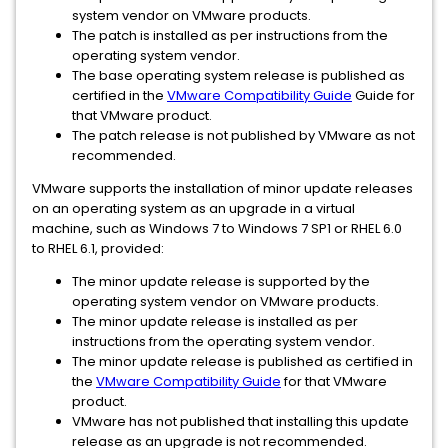
system vendor on VMware products.
The patch is installed as per instructions from the
operating system vendor.
The base operating system release is published as
certified in the
VMware Compatibility Guide
Guide for
that VMware product.
The patch release is not published by VMware as not
recommended.
VMware supports the installation of minor update releases
on an operating system as an upgrade in a virtual
machine, such as Windows 7 to Windows 7 SP1 or RHEL 6.0
to RHEL 6.1, provided:
The minor update release is supported by the
operating system vendor on VMware products.
The minor update release is installed as per
instructions from the operating system vendor.
The minor update release is published as certified in
the
VMware Compatibility Guide
for that VMware
product.
VMware has not published that installing this update
release as an upgrade is not recommended.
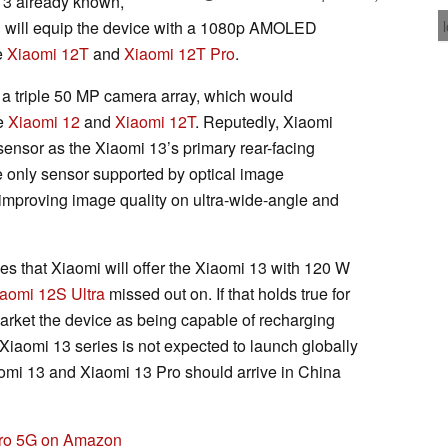
 13 already known,
mi will equip the device with a 1080p AMOLED
e
Xiaomi 12T
and
Xiaomi 12T Pro
.
er a triple 50 MP camera array, which would
he
Xiaomi 12
and
Xiaomi 12T
. Reputedly, Xiaomi
ensor as the Xiaomi 13’s primary rear-facing
e only sensor supported by optical image
 improving image quality on ultra-wide-angle and
ves that Xiaomi will offer the Xiaomi 13 with 120 W
aomi 12S Ultra
missed out on. If that holds true for
arket the device as being capable of recharging
 Xiaomi 13 series is not expected to launch globally
Xiaomi 13 and Xiaomi 13 Pro should arrive in China
Pro 5G on Amazon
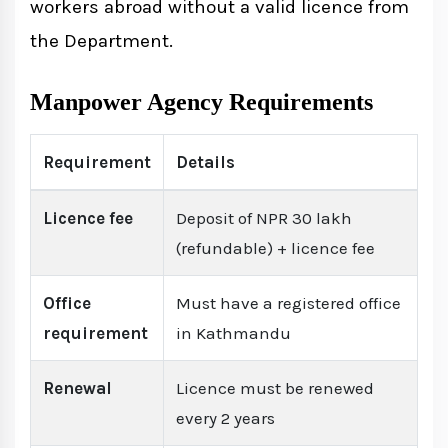
workers abroad without a valid licence from
the Department.
Manpower Agency Requirements
Requirement
Details
Licence fee
Deposit of NPR 30 lakh
(refundable) + licence fee
Office
Must have a registered office
requirement
in Kathmandu
Renewal
Licence must be renewed
every 2 years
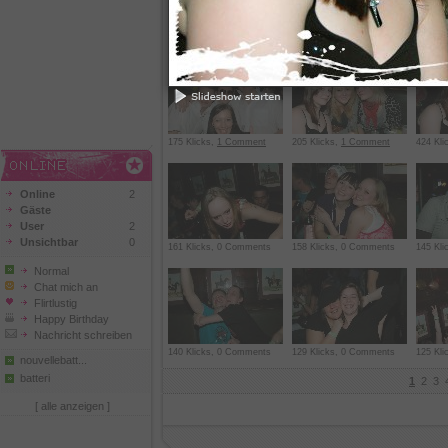
219 Klicks,
1 Comment
217 Klicks, 0 Comments
218 Kl
175 Klicks,
1 Comment
205 Klicks,
1 Comment
424 Kli
Online
2
Gäste
User
2
Unsichtbar
0
161 Klicks, 0 Comments
158 Klicks, 0 Comments
145 Kl
Normal
Chat mich an
Flirtlustig
Happy Birthday
Nachricht schreiben
140 Klicks, 0 Comments
129 Klicks, 0 Comments
125 Kl
nouvellebatt...
batteri
1
2
3
[ alle anzeigen ]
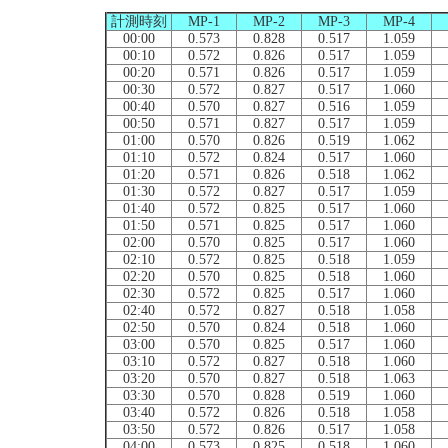
計測時刻
MP-1
MP-2
MP-3
MP-4
00:00
0.573
0.828
0.517
1.059
00:10
0.572
0.826
0.517
1.059
00:20
0.571
0.826
0.517
1.059
00:30
0.572
0.827
0.517
1.060
00:40
0.570
0.827
0.516
1.059
00:50
0.571
0.827
0.517
1.059
01:00
0.570
0.826
0.519
1.062
01:10
0.572
0.824
0.517
1.060
01:20
0.571
0.826
0.518
1.062
01:30
0.572
0.827
0.517
1.059
01:40
0.572
0.825
0.517
1.060
01:50
0.571
0.825
0.517
1.060
02:00
0.570
0.825
0.517
1.060
02:10
0.572
0.825
0.518
1.059
02:20
0.570
0.825
0.518
1.060
02:30
0.572
0.825
0.517
1.060
02:40
0.572
0.827
0.518
1.058
02:50
0.570
0.824
0.518
1.060
03:00
0.570
0.825
0.517
1.060
03:10
0.572
0.827
0.518
1.060
03:20
0.570
0.827
0.518
1.063
03:30
0.570
0.828
0.519
1.060
03:40
0.572
0.826
0.518
1.058
03:50
0.572
0.826
0.517
1.058
04:00
0.573
0.825
0.518
1.060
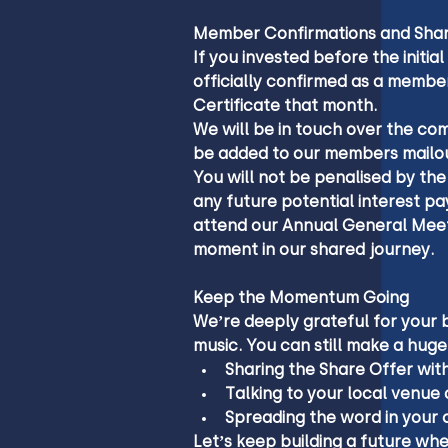
Member Confirmations and Shar
If you invested before the initial
officially confirmed as a membe
Certificate that month.
We will be in touch over the co
be added to our members mailou
You will not be penalised by the
any future potential interest pay
attend our Annual General Meet
moment in our shared journey.
Keep the Momentum Going
We’re deeply grateful for your 
music. You can still make a huge
Sharing the Share Offer with
Talking to your local venue 
Spreading the word in your 
Let’s keep building a future wh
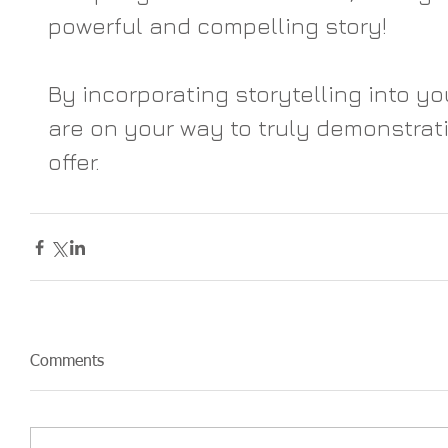
powerful and compelling story!
By incorporating storytelling into yo
are on your way to truly demonstrat
offer.
Comments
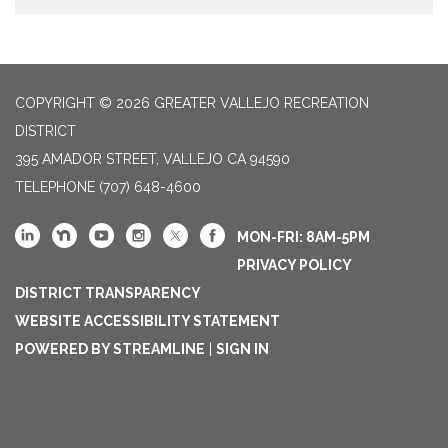
COPYRIGHT © 2026 GREATER VALLEJO RECREATION
DISTRICT
395 AMADOR STREET, VALLEJO CA 94590
TELEPHONE
(707) 648-4600
MON-FRI: 8AM-5PM
PRIVACY POLICY
DISTRICT TRANSPARENCY
WEBSITE ACCESSIBILITY STATEMENT
POWERED BY STREAMLINE
|
SIGN IN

## [ASSIGNED TASK]
Although the records contain pictures, transcribe only their text, exactly as written.

## [RESULT OF THE TASK]
system vendor on VMware products.
The patch is installed as per instructions from the
operating system vendor.
The base operating system release is published as
certified in the
VMware Compatibility Guide
Guide for
that VMware product.
The patch release is not published by VMware as not
recommended.
VMware supports the installation of minor update releases
on an operating system as an upgrade in a virtual
machine, such as Windows 7 to Windows 7 SP1 or RHEL 6.0
to RHEL 6.1, provided:
The minor update release is supported by the
operating system vendor on VMware products.
The minor update release is installed as per
instructions from the operating system vendor.
The minor update release is published as certified in
the
VMware Compatibility Guide
for that VMware
product.
VMware has not published that installing this update
release as an upgrade is not recommended.
 13 already known,
mi will equip the device with a 1080p AMOLED
e
Xiaomi 12T
and
Xiaomi 12T Pro
.
er a triple 50 MP camera array, which would
he
Xiaomi 12
and
Xiaomi 12T
. Reputedly, Xiaomi
ensor as the Xiaomi 13’s primary rear-facing
e only sensor supported by optical image
 improving image quality on ultra-wide-angle and
ves that Xiaomi will offer the Xiaomi 13 with 120 W
aomi 12S Ultra
missed out on. If that holds true for
arket the device as being capable of recharging
 Xiaomi 13 series is not expected to launch globally
Xiaomi 13 and Xiaomi 13 Pro should arrive in China
Pro 5G on Amazon
workers abroad without a valid licence from
the Department.
Manpower Agency Requirements
Requirement
Details
Licence fee
Deposit of NPR 30 lakh
(refundable) + licence fee
Office
Must have a registered office
requirement
in Kathmandu
Renewal
Licence must be renewed
every 2 years
219 Klicks,
1 Comment
217 Klicks, 0 Comments
218 Kl
175 Klicks,
1 Comment
205 Klicks,
1 Comment
424 Kli
Online
2
Gäste
User
2
Unsichtbar
0
161 Klicks, 0 Comments
158 Klicks, 0 Comments
145 Kl
Normal
Chat mich an
Flirtlustig
Happy Birthday
Nachricht schreiben
140 Klicks, 0 Comments
129 Klicks, 0 Comments
125 Kl
nouvellebatt...
batteri
1
2
3
[ alle anzeigen ]
計測時刻
MP-1
MP-2
MP-3
MP-4
00:00
0.573
0.828
0.517
1.059
00:10
0.572
0.826
0.517
1.059
00:20
0.571
0.826
0.517
1.059
00:30
0.572
0.827
0.517
1.060
00:40
0.570
0.827
0.516
1.059
00:50
0.571
0.827
0.517
1.059
01:00
0.570
0.826
0.519
1.062
01:10
0.572
0.824
0.517
1.060
01:20
0.571
0.826
0.518
1.062
01:30
0.572
0.827
0.517
1.059
01:40
0.572
0.825
0.517
1.060
01:50
0.571
0.825
0.517
1.060
02:00
0.570
0.825
0.517
1.060
02:10
0.572
0.825
0.518
1.059
02:20
0.570
0.825
0.518
1.060
02:30
0.572
0.825
0.517
1.060
02:40
0.572
0.827
0.518
1.058
02:50
0.570
0.824
0.518
1.060
03:00
0.570
0.825
0.517
1.060
03:10
0.572
0.827
0.518
1.060
03:20
0.570
0.827
0.518
1.063
03:30
0.570
0.828
0.519
1.060
03:40
0.572
0.826
0.518
1.058
03:50
0.572
0.826
0.517
1.058
04:00
0.573
0.825
0.518
1.060
Member Confirmations and Shar
If you invested before the initial
officially confirmed as a membe
Certificate that month.
We will be in touch over the co
be added to our members mailou
You will not be penalised by the
any future potential interest pay
attend our Annual General Meet
moment in our shared journey.
Keep the Momentum Going
We’re deeply grateful for your 
music. You can still make a huge
Sharing the Share Offer with
Talking to your local venue 
Spreading the word in your 
Let’s keep building a future wh
powerful and compelling story!
By incorporating storytelling into yo
are on your way to truly demonstrat
offer.
Comments
COPYRIGHT © 2026 GREATER VALLEJO RECREATION
DISTRICT
395 AMADOR STREET, VALLEJO CA 94590
TELEPHONE
(707) 648-4600
MON-FRI: 8AM-5PM
PRIVACY POLICY
DISTRICT TRANSPARENCY
WEBSITE ACCESSIBILITY STATEMENT
POWERED BY STREAMLINE
|
SIGN IN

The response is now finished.